Brief –
When a line in the material contains the word "moved", copy it.

The input –
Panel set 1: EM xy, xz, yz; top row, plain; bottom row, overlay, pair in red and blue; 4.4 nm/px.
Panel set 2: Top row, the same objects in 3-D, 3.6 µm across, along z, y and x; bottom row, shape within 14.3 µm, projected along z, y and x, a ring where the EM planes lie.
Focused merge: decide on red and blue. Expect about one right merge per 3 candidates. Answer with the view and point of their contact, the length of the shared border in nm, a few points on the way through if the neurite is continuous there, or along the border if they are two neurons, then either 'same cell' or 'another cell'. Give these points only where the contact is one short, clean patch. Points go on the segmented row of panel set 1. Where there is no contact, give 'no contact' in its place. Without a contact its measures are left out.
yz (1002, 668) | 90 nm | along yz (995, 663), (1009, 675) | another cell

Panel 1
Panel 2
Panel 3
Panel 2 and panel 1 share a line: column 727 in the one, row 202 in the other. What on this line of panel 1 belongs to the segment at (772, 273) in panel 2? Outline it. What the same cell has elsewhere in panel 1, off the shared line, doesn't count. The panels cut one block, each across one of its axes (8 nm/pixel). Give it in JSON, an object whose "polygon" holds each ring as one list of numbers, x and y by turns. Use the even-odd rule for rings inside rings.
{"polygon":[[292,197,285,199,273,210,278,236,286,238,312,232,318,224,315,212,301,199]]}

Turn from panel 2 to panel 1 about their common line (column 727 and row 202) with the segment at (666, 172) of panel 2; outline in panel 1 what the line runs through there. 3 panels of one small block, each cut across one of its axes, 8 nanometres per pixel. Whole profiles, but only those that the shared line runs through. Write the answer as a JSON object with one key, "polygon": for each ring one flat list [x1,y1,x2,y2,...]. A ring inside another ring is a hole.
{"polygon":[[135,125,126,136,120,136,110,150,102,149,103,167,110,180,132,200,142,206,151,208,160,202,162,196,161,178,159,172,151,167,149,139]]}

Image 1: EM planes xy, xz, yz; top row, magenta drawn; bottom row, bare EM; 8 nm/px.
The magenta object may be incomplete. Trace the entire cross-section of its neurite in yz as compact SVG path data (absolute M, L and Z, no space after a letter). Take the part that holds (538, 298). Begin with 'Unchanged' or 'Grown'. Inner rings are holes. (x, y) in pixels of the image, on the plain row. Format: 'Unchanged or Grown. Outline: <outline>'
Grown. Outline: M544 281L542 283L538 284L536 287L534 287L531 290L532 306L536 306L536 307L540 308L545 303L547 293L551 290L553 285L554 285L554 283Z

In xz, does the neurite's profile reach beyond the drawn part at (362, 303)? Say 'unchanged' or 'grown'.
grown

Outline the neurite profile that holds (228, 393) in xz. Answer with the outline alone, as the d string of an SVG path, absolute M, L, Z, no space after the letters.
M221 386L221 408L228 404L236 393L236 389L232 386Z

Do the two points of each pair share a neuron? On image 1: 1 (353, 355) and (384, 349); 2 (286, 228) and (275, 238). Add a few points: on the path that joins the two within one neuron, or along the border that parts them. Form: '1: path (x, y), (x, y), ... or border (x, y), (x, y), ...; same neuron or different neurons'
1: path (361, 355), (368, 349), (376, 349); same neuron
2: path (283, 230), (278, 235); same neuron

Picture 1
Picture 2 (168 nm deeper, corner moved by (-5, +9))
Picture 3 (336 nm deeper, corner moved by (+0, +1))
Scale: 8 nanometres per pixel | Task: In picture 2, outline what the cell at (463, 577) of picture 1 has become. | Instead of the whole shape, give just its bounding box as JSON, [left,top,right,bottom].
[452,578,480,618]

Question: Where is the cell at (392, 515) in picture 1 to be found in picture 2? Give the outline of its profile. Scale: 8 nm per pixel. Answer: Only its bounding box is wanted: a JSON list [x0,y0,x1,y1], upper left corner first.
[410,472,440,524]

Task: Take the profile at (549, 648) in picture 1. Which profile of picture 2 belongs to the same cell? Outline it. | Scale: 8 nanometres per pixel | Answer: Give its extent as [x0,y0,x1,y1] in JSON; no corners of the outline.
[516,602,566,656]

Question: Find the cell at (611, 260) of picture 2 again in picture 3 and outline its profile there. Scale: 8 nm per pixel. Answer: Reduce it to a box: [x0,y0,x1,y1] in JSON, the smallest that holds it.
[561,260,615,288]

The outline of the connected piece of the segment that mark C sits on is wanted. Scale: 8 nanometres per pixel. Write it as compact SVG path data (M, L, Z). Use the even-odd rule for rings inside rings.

Solution to this task –
Picture 2 (168 nm deeper, corner moved by (-5, +9))
Picture 3 (336 nm deeper, corner moved by (+0, +1))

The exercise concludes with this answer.